Saved entries:
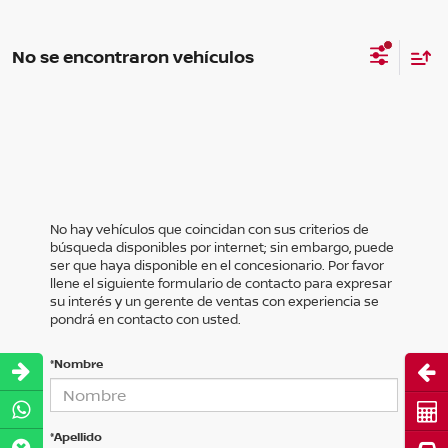
No se encontraron vehículos
No hay vehículos que coincidan con sus criterios de
búsqueda disponibles por internet; sin embargo, puede
ser que haya disponible en el concesionario. Por favor
llene el siguiente formulario de contacto para expresar
su interés y un gerente de ventas con experiencia se
pondrá en contacto con usted.
*Nombre
Abri
Cot
*Apellido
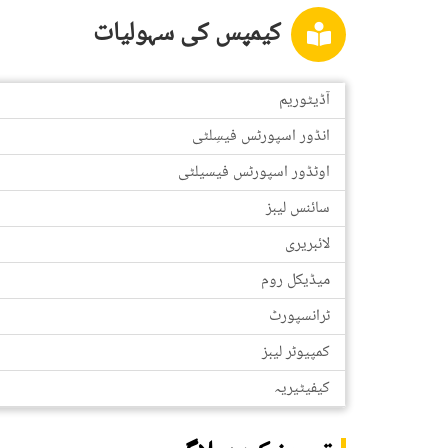
کیمپس کی سہولیات
آڈیٹوریم
انڈور اسپورٹس فیسِلٹی
اوٹڈور اسپورٹس فیسیلٹی
سائنس لیبز
لائبریری
میڈیکل روم
ٹرانسپورٹ
کمپیوٹر لیبز
کیفیٹیریہ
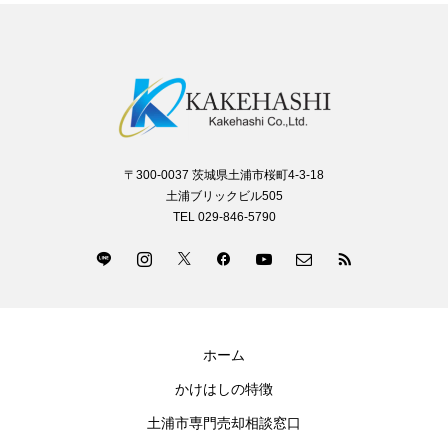
〒300-0037 茨城県土浦市桜町4-3-18
土浦ブリックビル505
TEL 029-846-5790
ホーム
かけはしの特徴
土浦市専門売却相談窓口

* [Request]
Can you repeat the rows word for word, from the very start of the rows through the line that contains "llene el siguiente", and leave the pictures out?

* [Expected output]
No se encontraron vehículos
No hay vehículos que coincidan con sus criterios de
búsqueda disponibles por internet; sin embargo, puede
ser que haya disponible en el concesionario. Por favor
llene el siguiente formulario de contacto para expresar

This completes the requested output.